**Requirement:** Copy the items word for word from their beginning through the line containing "Reading left to", and leave the pictures out of your copy.

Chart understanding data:
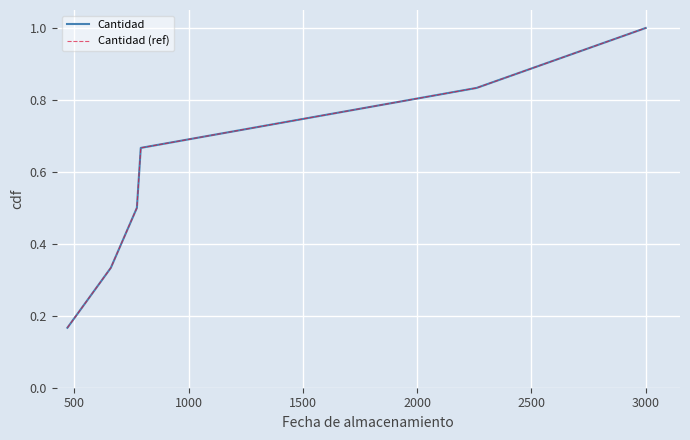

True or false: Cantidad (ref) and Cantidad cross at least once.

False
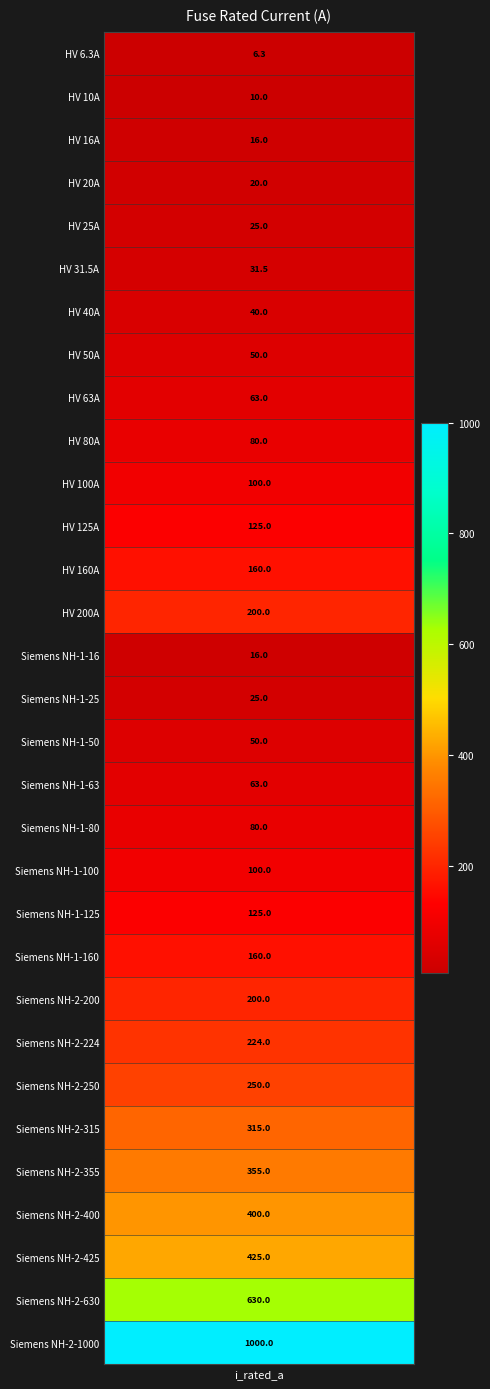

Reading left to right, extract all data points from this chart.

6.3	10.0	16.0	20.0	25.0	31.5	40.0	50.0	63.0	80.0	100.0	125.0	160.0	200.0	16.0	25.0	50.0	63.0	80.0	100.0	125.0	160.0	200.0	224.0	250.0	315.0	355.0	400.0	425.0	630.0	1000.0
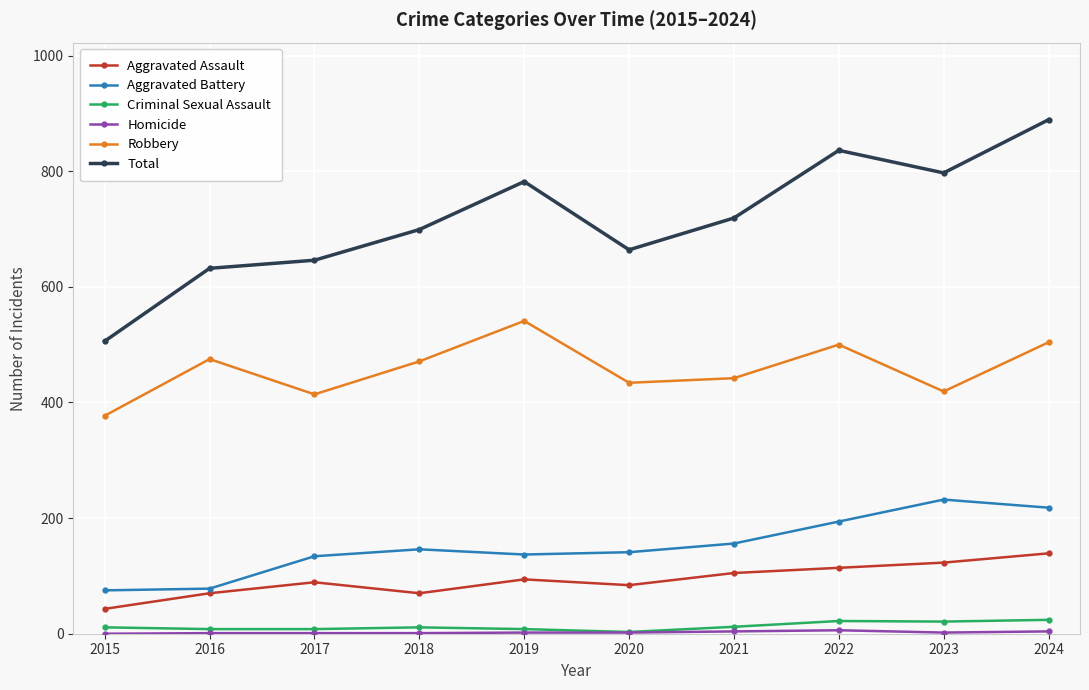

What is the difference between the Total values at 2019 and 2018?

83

**Reply:**
True or false: Cantidad (ref) and Cantidad cross at least once.

False

Reading left to right, extract all data points from this chart.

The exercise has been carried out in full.